Don’t get me wrong I think this level of innovation can be amazing, but the issue lies when it is used as a substitute for individual creativity instead of enhancing it. What’s more, it has birthed a new challenge: living in a sea of sameness.
I touched on it above how audiences are automatically checking-out of content they see, the antidote for this is originality, or at the very least a point of view. Part of this is making sure you are sourcing inspiration from places that others may not be so you do not fall victim to the algorithm who is probably serving you and a million other people the same ideas. Second hand book stores, old print magazines, art, film, even switching up your normal commute can offer up inspiration for new ideas.
Furthermore, I predict that we will see authentic creatives, designers, artists and writers… even strategists who are not afraid to create and challenge ideas to reclaim space. AI can mimic, but it will never be able to replicate the physical and very real emotions, relationships and experiences that make us human.
Social anonymity becomes cool
As audiences continue to battle the feelings of being overwhelmed with content and the digital world, I have been observing a quiet rejection of being ‘known’.
There is something incredibly mysterious and compelling when you meet someone who doesn’t have social media. Even the New Yorker noted this shift in a recent piece ‘It’s Cool To Have No Followers Now’ pointing to a certain status that comes with opting out of the usual markers of success online.
For brands, this idea does create some tension. Typically, a brand's ability to build a community on social media is tied closely to profitability and success.
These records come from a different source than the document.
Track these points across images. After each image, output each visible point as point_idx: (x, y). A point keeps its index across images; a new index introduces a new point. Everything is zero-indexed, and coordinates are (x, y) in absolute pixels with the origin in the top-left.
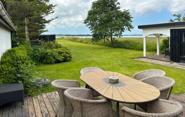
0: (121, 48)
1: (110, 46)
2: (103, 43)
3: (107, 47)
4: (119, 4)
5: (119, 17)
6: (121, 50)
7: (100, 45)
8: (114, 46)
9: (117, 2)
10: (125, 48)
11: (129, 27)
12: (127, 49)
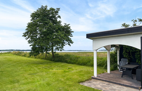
0: (62, 62)
1: (51, 60)
2: (45, 56)
3: (48, 61)
4: (60, 18)
5: (60, 30)
6: (63, 64)
7: (42, 59)
8: (56, 60)
9: (58, 15)
10: (66, 62)
11: (69, 42)
12: (68, 63)
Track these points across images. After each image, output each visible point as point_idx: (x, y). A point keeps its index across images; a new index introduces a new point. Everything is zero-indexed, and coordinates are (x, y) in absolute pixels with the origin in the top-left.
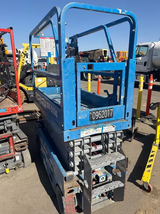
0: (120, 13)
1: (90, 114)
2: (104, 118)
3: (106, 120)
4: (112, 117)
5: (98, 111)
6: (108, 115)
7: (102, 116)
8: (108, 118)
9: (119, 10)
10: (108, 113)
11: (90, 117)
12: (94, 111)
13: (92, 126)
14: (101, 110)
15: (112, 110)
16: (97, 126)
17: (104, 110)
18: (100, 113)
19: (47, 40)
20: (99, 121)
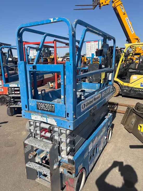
0: (52, 21)
1: (37, 104)
2: (47, 111)
3: (49, 113)
4: (54, 112)
5: (43, 103)
6: (50, 109)
7: (45, 108)
8: (50, 111)
9: (50, 19)
10: (50, 107)
11: (37, 106)
12: (39, 102)
13: (39, 113)
14: (45, 103)
15: (54, 106)
16: (42, 115)
17: (47, 104)
18: (44, 105)
19: (91, 43)
20: (43, 112)
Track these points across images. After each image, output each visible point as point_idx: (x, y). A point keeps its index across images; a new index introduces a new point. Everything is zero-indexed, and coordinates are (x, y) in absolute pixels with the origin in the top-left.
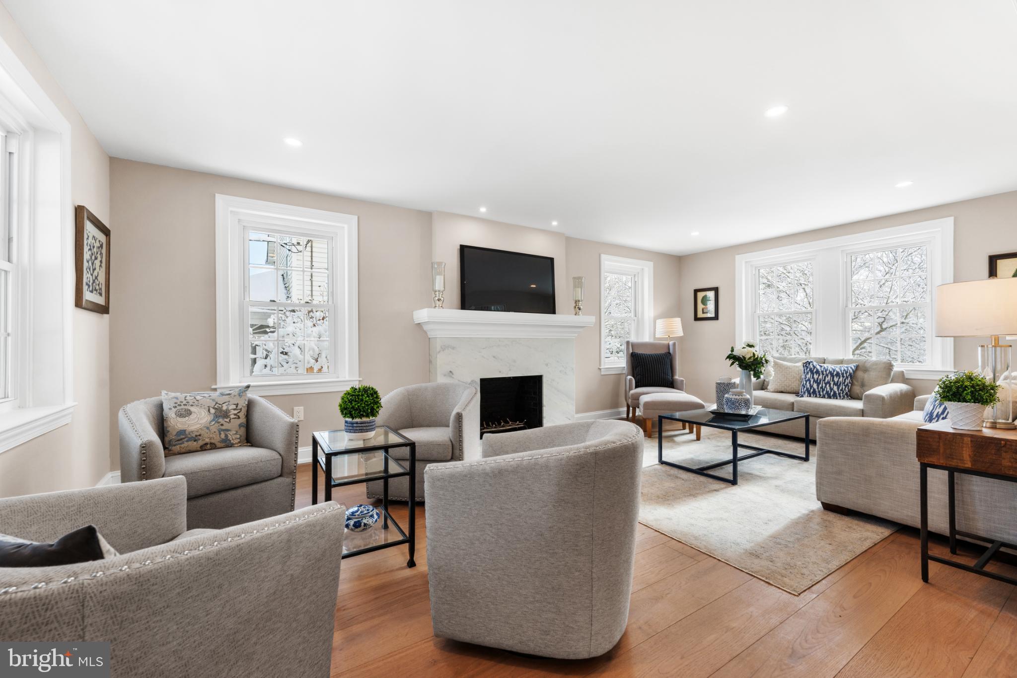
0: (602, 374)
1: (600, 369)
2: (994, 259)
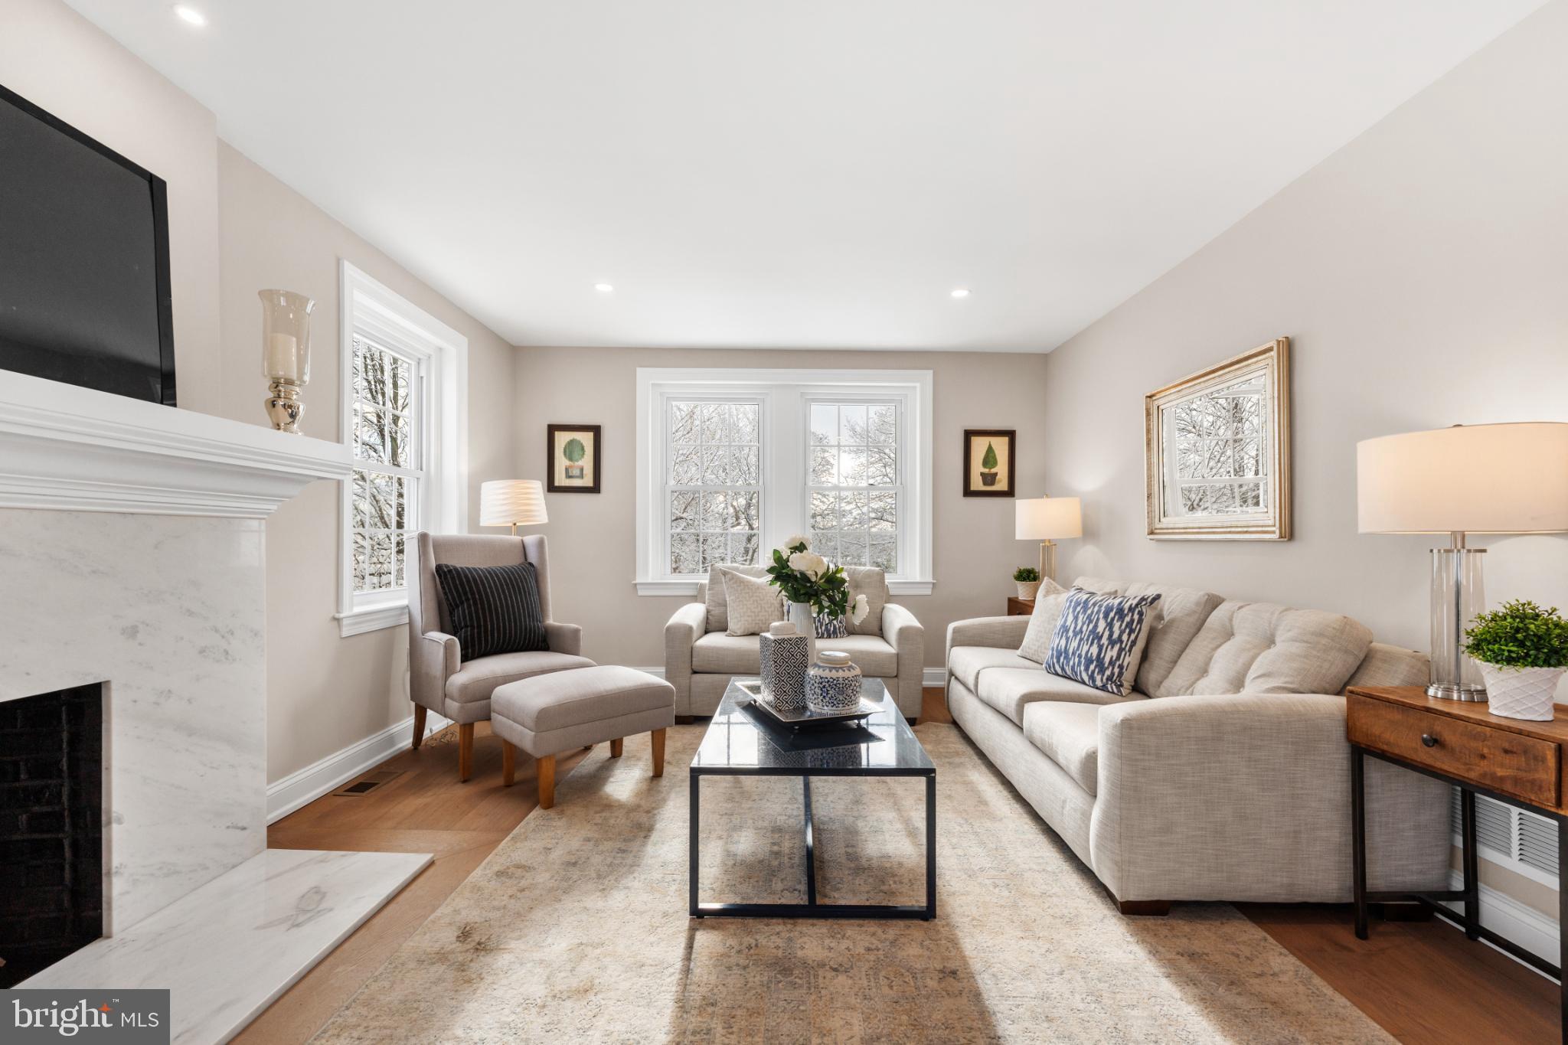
0: (345, 633)
1: (337, 620)
2: (969, 435)
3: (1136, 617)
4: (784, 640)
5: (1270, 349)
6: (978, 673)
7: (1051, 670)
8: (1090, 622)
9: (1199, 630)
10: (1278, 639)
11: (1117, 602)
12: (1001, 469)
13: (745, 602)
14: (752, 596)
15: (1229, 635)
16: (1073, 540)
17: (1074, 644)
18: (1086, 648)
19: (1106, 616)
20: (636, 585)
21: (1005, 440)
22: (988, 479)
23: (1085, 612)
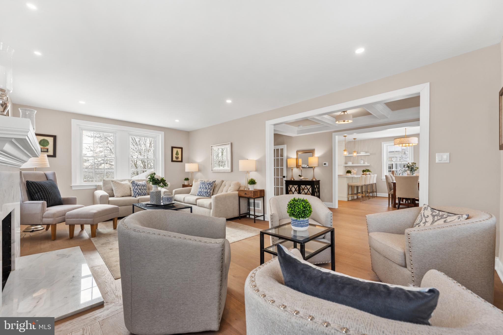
2: (173, 148)
3: (212, 184)
4: (157, 192)
5: (229, 144)
6: (184, 198)
7: (198, 195)
8: (205, 186)
9: (221, 186)
10: (231, 186)
11: (209, 182)
12: (180, 156)
13: (120, 189)
14: (122, 187)
15: (225, 186)
16: (196, 172)
17: (203, 190)
18: (205, 190)
19: (208, 184)
20: (72, 186)
21: (180, 149)
22: (177, 158)
23: (204, 184)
What I find most interesting about this is that I don’t think it means disappearing entirely, obviously social media is a huge revenue driver for many brands (more on that in the point below) but what brands can take from this is an opportunity to show up in more considered and deliberate ways.
Think of this as an invitation to grow communities the old-fashion way: in person. You could take it one step further and encourage each guest to stay present by making it a phone-free event that will exist as memories purely for those in that room. Or it could be a renewed focus on the craft; working with individuals that have deep relevance with their communities as opposed to 6 figure followings, impeccable long-form writing in the form of newsletters, embracing a little friction in discovering.
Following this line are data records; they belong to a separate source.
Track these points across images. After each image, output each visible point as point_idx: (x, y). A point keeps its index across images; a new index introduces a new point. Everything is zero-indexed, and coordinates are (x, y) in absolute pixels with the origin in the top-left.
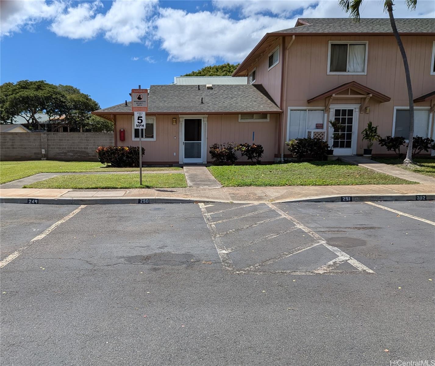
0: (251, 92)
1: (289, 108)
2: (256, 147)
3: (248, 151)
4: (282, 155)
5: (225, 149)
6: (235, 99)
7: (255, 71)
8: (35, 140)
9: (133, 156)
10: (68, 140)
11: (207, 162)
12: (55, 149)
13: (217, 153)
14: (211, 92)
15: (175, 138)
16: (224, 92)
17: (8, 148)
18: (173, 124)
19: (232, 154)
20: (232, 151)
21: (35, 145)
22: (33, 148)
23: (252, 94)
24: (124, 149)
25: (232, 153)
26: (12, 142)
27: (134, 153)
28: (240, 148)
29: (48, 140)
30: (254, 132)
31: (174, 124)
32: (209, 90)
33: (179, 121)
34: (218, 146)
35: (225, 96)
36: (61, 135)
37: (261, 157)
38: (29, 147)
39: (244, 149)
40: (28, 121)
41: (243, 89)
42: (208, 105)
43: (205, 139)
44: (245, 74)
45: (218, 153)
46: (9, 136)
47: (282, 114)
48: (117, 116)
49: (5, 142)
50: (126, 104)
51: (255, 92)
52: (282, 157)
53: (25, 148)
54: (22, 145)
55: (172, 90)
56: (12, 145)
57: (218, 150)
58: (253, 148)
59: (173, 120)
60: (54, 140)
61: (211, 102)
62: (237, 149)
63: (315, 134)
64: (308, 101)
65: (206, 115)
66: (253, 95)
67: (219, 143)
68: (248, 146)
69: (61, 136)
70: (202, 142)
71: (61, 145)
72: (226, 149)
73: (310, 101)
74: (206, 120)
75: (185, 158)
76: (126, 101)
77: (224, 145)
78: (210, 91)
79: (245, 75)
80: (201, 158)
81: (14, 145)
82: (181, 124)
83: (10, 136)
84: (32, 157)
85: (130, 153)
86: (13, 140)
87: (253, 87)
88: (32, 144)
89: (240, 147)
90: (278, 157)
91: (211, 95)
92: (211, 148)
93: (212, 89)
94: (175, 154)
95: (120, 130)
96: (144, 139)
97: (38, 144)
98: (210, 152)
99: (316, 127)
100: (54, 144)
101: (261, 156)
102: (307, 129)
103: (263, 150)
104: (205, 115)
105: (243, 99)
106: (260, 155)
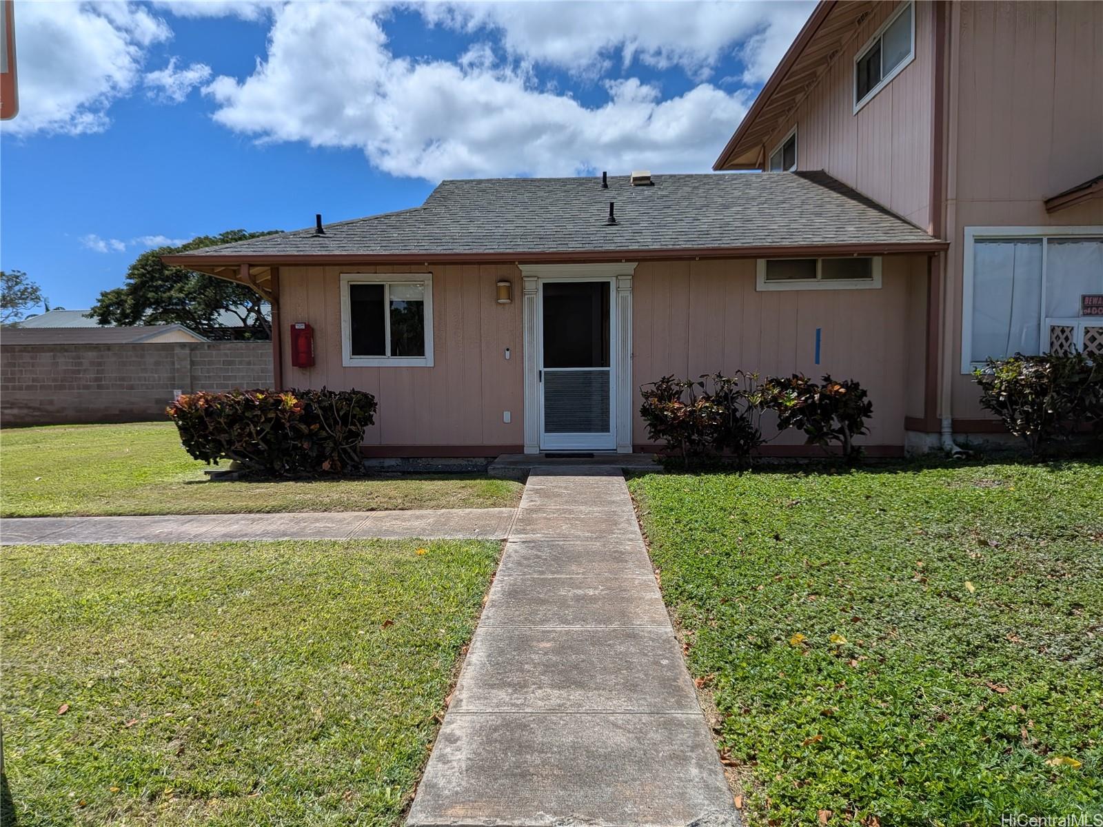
0: (793, 190)
1: (970, 232)
2: (842, 390)
3: (807, 409)
4: (946, 423)
5: (707, 398)
6: (739, 208)
7: (794, 135)
8: (157, 363)
9: (322, 428)
10: (249, 363)
11: (634, 446)
12: (213, 388)
13: (674, 419)
14: (647, 192)
15: (507, 357)
16: (696, 192)
17: (87, 387)
18: (499, 301)
19: (736, 420)
20: (736, 410)
21: (159, 377)
22: (153, 388)
23: (798, 194)
24: (280, 402)
25: (738, 415)
26: (98, 370)
27: (326, 419)
28: (775, 398)
29: (192, 363)
30: (818, 331)
31: (504, 304)
32: (641, 188)
33: (523, 288)
34: (675, 388)
35: (700, 201)
36: (229, 350)
37: (863, 433)
38: (142, 385)
39: (790, 400)
40: (244, 320)
41: (763, 183)
42: (635, 227)
43: (624, 359)
44: (754, 161)
45: (676, 418)
46: (90, 353)
47: (942, 254)
48: (285, 272)
49: (79, 372)
50: (320, 230)
51: (808, 189)
52: (943, 430)
53: (132, 387)
54: (122, 379)
55: (510, 192)
56: (97, 379)
57: (676, 405)
58: (829, 397)
59: (498, 288)
60: (210, 363)
61: (646, 218)
62: (761, 402)
63: (1089, 335)
64: (1047, 202)
65: (627, 261)
66: (804, 198)
67: (680, 376)
68: (809, 389)
69: (228, 352)
70: (613, 369)
71: (228, 378)
72: (713, 401)
73: (1056, 203)
74: (626, 284)
75: (547, 431)
76: (319, 217)
77: (701, 384)
78: (643, 190)
79: (755, 164)
80: (607, 430)
81: (101, 378)
82: (531, 300)
83: (91, 355)
84: (149, 412)
85: (308, 416)
86: (100, 364)
87: (796, 177)
88: (151, 375)
89: (776, 391)
90: (927, 432)
91: (650, 199)
92: (646, 396)
93: (652, 184)
94: (507, 416)
95: (293, 327)
96: (388, 361)
97: (166, 375)
98: (645, 412)
99: (1085, 307)
100: (211, 374)
101: (863, 430)
102: (1046, 317)
103: (870, 404)
104: (620, 261)
105: (770, 209)
106: (856, 427)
This is an exciting time for brands at any stage, as it means relevance is increasingly earned in rooms, not solely on our feeds.
The new rules for ads
This one might hurt. Your ads aren’t ‘not’ working. It's your content and overall brand awareness.
I kicked this article off by talking about how brand, comms and marketing have converged, so it felt important to have ads firmly a part of this conversation.
Many of the e-comm giants we know today scaled up in the era where ads worked regardless of whether the creative was good, the website was optimised or the product branding was good.
That era is now over.
Ads work. They absolutely do. But they don’t do the heavy lifting on their own. Their role is to amplify, not to compensate or be treated as the sole driver for sales.
If you don’t have strategy, taste, community or any type of relevance, your ads are going to expose you. Ads are there to scale demand, not create it.
2026 will be the year of thoughtful and intentional ads creative, and treating ads with the same level of respect that you would a campaign.